= Beginning of Section =
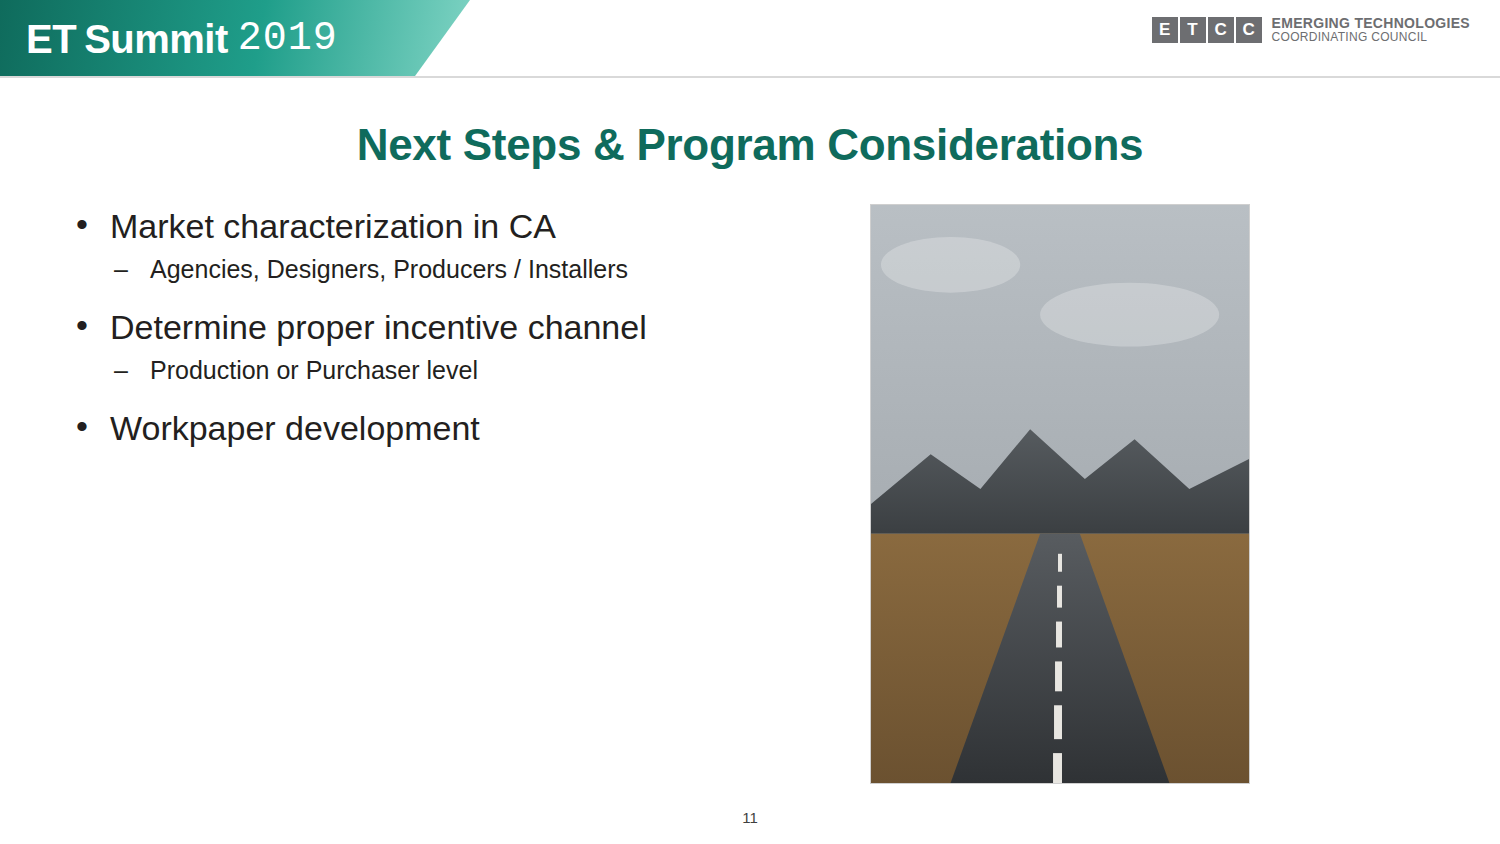ET Summit 2019
ETCC
EMERGING TECHNOLOGIES
COORDINATING COUNCIL
Next Steps & Program Considerations
Market characterization in CA
Agencies, Designers, Producers / Installers
Determine proper incentive channel
Production or Purchaser level
Workpaper development
11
= End of Section =
The copy you produce must match the entries above exactly, except that it has no pictures.

ET Summit 2019
ETCC
EMERGING TECHNOLOGIES
COORDINATING COUNCIL
Next Steps & Program Considerations
Market characterization in CA
Agencies, Designers, Producers / Installers
Determine proper incentive channel
Production or Purchaser level
Workpaper development
11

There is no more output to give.